I have an ‘‘I care about this alot’’ t-shirt.
I think you nailed it.
shakes fist at Ravenman for screwing up the poll
That’s pretty much my thoughts on it too. “Alot” is one word and means the same thing as “a lot” which is two.
+1
“Illiteracy” isn’t a justification?
Now, now…as I posted before, the word “word” can mean two different things. When we use the definition of “a collection of letters the standard form of written English today happens to set off by spaces”, then, yes, people who call it “one word” are the same people who write it “alot” – and, yes, these same people are writing it nonstandardly. In other words, in almost any social context, wrong. (They’re not quite “illiterate”, however.)
But, if we use a more linguistically subtle and profound definition of “word”, there is SOME justification for considering “a lot” to be a single “word”. (But, we still have to spell it “a lot”, if we want to be taken seriously.)
Clearly.
Can so. Just did, in fact.
They “mean” the same thing in terms of denotation – they’re both adverbial intensifiers of degree or amount – but they mean different things in terms of connotation. The first connotes “I am not a skilled speller”*, and the second connotes “I know how to write standard English.”
(*There was a thread in GD a couple months ago about what this really means – stupidity? carelessness? attitude of cultural relativity? a specific brain malfunction? Needless to say, there was little agreement about this.)
Not just adverbial, come to think of it. Functions as a noun, too, e.g., in “We have a lot riding on this decision.” Essentially, stands in for “a large amount” or “many things”.
I’m pretty sure “mucho” and “beaucoup” can be used in this way, as well.
Autolycus, You mentioned that there was a 300 yen bet on this question. Is English the first language of the person who thinks “a lot” is one word? English is my first language. I’m damn good at it, and I guarantee you that a lot is two words. In the expression a lot, lot is a noun, and a is an article. A lot is the opposite of a little, which is also two words.
Ravenman, thanks for letting us know you voted in error. That explains one of the three votes for “one word”.
Not being mentally retarded, I say it’s two words.
The word “lot” means “a large number or quantity”. Just because it often gets paired with an indefinite article doesn’t make “a lot” a single word any more than any other pair of words that frequently appear together.

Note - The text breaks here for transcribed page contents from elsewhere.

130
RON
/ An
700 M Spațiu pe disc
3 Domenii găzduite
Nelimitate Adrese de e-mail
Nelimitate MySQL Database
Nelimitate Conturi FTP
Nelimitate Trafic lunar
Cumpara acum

To approach it another way, a “word” is “a written or printed character or combination of characters representing a spoken word”. A “space” is “a blank area separating words or lines”. As a “space” is “a blank area” rather than a “character”, it isn’t part of a “combination of characters” and thus any group of characters that also includes a space falls outside the definition of a “word”.
“Lot” isn’t always paired with “a”. Sometimes we say we have lots of guests. But sometimes they piss me off, and I say to hell with the lot of them.
So two words. Obviously.
…I had no idea there were T-shirts! Of course there are! I think I’m going to have to get one of these.
I think that there is a two-word noun usage and a one-word adverbial usage. I use the phrase like this: 1) A lot of people read The Straight Dope. 2) I read The Straight Dope alot.
No, the complete sentence would read, “I read The Straight Dope alot, but even so I am largely illiterate.”
I posted this same question when I first joined The Dope and the consensus seemed to be “two words.”
But I sure would like to know where the memory of seeing “alot” in my grade-school spelling book comes from.
^ I’m sure I learned this in school.
Well, it’s NOT majority popular usage. In particular, “alot” is especially prevalent on the Internet. If indeed it’s shifting, the shift is starting, not established. A lot of semi-literate yahoos on the Internet do not constitute the final authority on usage. If that were so, rogue would be spelled rouge, and we’d “hone in on” targets, and so forth.
I think everyone is still missing what the OP is asking…
Both he and his friend concede that the spelling is “a lot”.
The question is, because it is listed in the dictionary as a single entry, does that mean “a lot” (written that way, not ‘a lot’ vs ‘alot’) is one word or two?
There are a lot of dictionary entries defining two words. For example, pot pie or prepositional phrase.